This study measured DL_PCB and PCDD/DF using pooled serum from general population. PCDD/DFs in blood showed a significant positive association with T2DM and thyroid cancer development, but no significant association with DL_PCB was observed.
In 2016, International Agency for Research on Cancer (IARC) upgraded the classification of the PCBs to Category 1 carcinogenic to humans from the previous Category 2A classification on the basis of sufficient evidence of carcinogenicity in humans and animals [39, 40]. However, no evidence of a relationship between PCB exposure and the risk of malignant melanoma has been identified in the latest meta-analysis [41], and reviews of epidemiological studies on PCB exposure and cancer risk were inconsistent for other cancers [42]. Our result that DL_PCBs are not associated with cancer is similar to that of recently reported studies [41, 42].
Although previous studies have found an association between PCB levels and T2DM in women, our results are inconsistent with reports from other studies suggesting that PCBs are positively associated with T2DM in women. [43, 44]. However, the PCBs used in previously reported studies are a combination of DL-PCBs and non-dioxin-PCBs. In this study, however, there was included only DL-PCBs.
To the best of our knowledge, no case-control studies have yet been conducted to establish an association between dioxins and thyroid cancer. However, recent in vitro studies using immortal mouse cells have shown that TCDD exposure regulates the script of an endothelial carcinogen network thought to affect thyroid carcinoma [45]. TCDD can interfere with the activity and metabolism of thyroid hormones through various processes, including binding to protein transport of thyroid hormone [46], direct damage to the thyroid gland, and activation of thyroid metabolizing enzymes [47]. Previous reported epidemiological studies have found significantly increasing trends in mean TSH with TCDD category [48]. Having a high TSH level within the normal range is an independent risk factor for DTC, and may contribute to the initiation of thyroid carcinogenesis [49, 50]. These mechanisms can support the association between blood PCDD/DFs and thyroid cancer risks identified in our study.
Dioxins have been identified as endocrine disruptors of the environment, but epidemiology studies of their effect on diabetes found inconsistent results [7, 11, 18, 51]. In particular, this association is found in women and not in men [12, 44], which is similar to the results confirmed in our study. Several assumptions can explain this gender difference. First, men have lower levels of exposure and a higher prevalence of smoking, which stimulates the aryl hydrocarbon receptor related to the increased excretion of PCBs [52]. Second, women have a higher proportion of fat, resulting in these lipophilic compounds being stored longer. Third, women have higher estrogen levels and PCDFs. Certain PCBs can cause gene expression of CYP1A1 and CYP1B1 [53, 54], which catalyze estradiol A-ring hydroxylation to from 4-hydroxyl estradiol of catechol estrogen that can produce free radicals. It is understood that free radicals induce elevated oxidative stress related to diabetes [54].
Despite the fact that the results are similar to those of previous studies, there are some limitations in our study.
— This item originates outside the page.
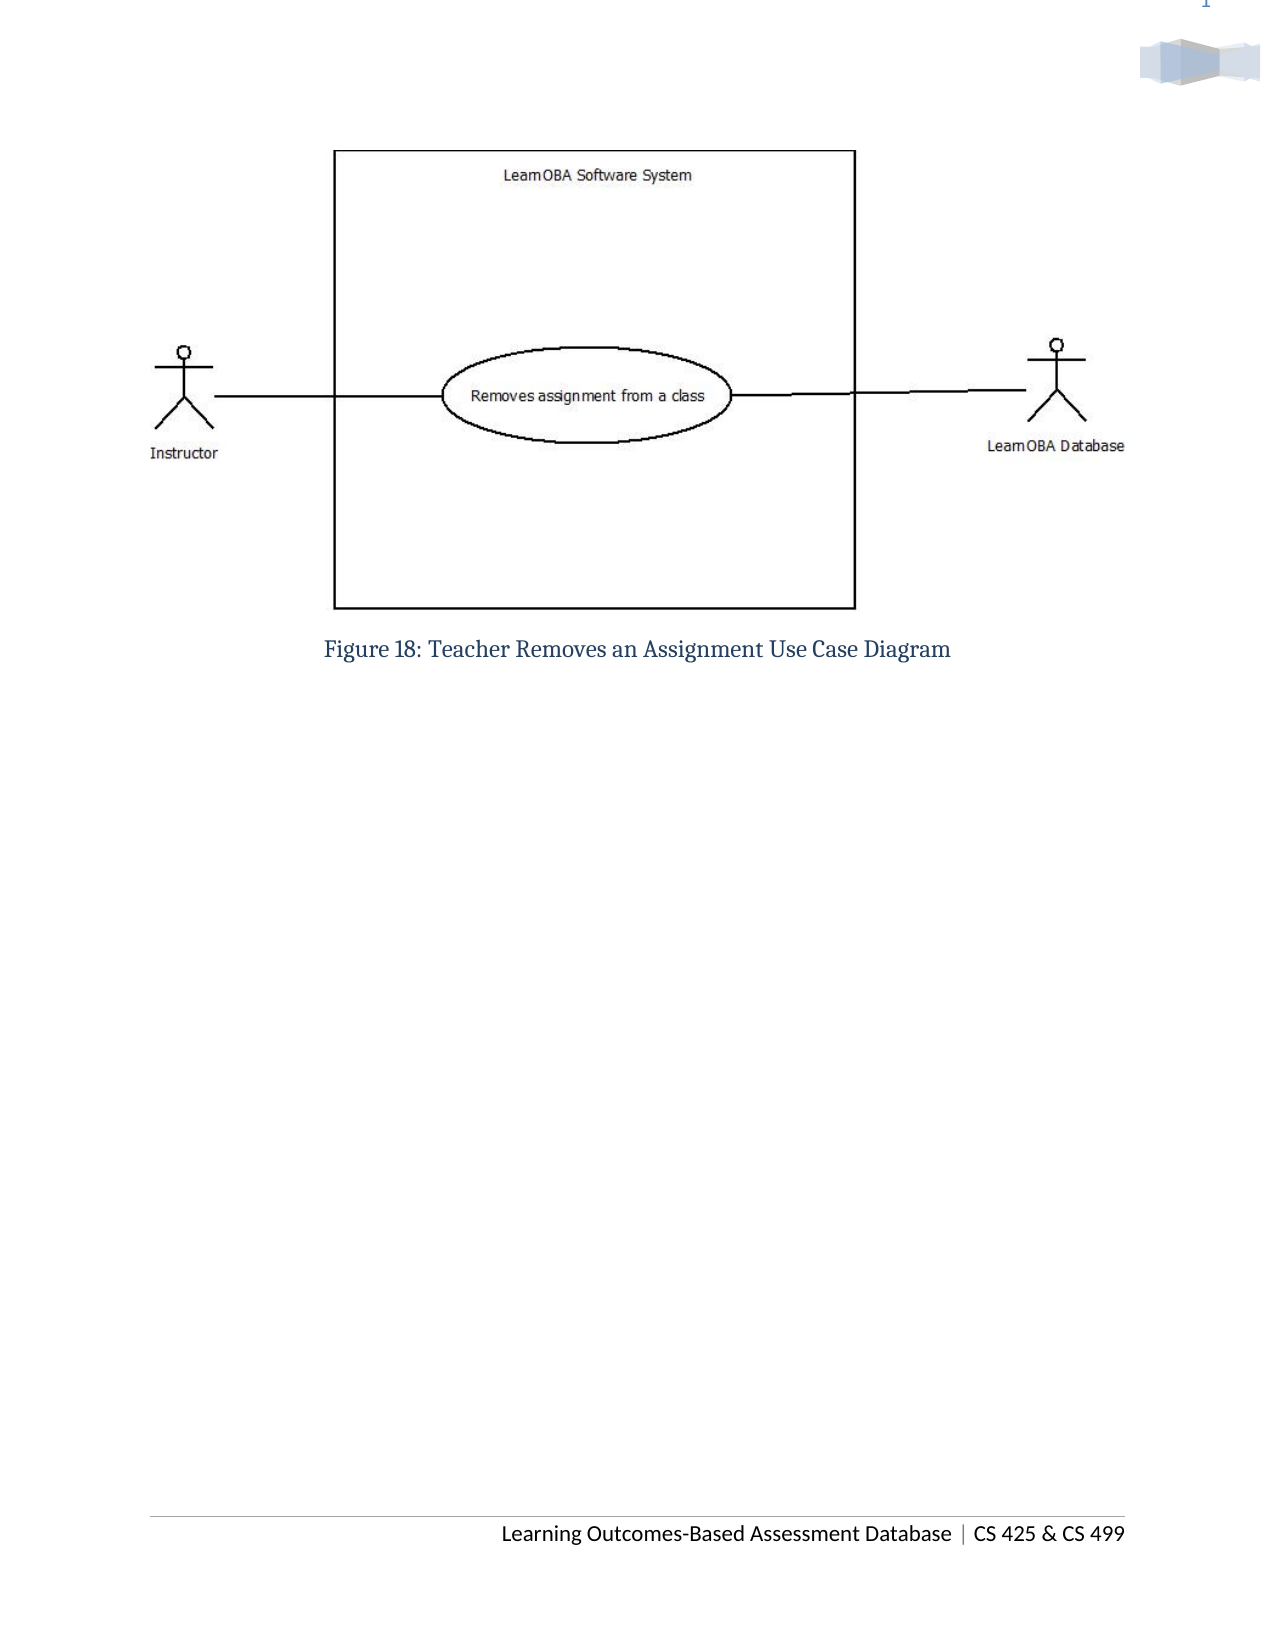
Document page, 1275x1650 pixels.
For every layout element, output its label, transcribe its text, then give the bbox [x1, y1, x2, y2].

First, we were unable to control the confounding variables such as exercise habits, food consumption, alcohol status, smoking status, and socioeconomic status. In this study, several blood samples were used to make pooled samples. In the case of a continuous variable, the mean value of the characters constituting the sample was used. And categorical variables were not included in this study. However, we used BMI, which is strongly associated with physical activity patterns, waist circumference, and dietary consumption, and may thus be considered a proxy indicator for such variables. Second, as an exposure measure, we used a 1-time dioxins level measurement in the blood and did not have accumulated exposure dose information. However, we had the strength of measuring PCDD/DFs and DL-PCB concentrations directly within the Korean population to collect exposure data. Also, since the half-life of PCDD/Fs in the serum can last for seven years or longer [51, 55] and over that duration, the causes of environmental exposure remained constant, we could conclude that the dioxins level in a given participant has remained similar over the years. This study also has strengths. This analysis is the first study between blood concentration of dioxin and health outcomes in general populations with low dose exposure. Thus, it has been evaluated for the health impact of dioxin on the general population. And the analysis showed the possibility of studying dioxins that needs a large amount of blood for detection using a pooled sample. Furthermore, this research will serve as a base for future studies, which identifies dioxin's health impact mechanism.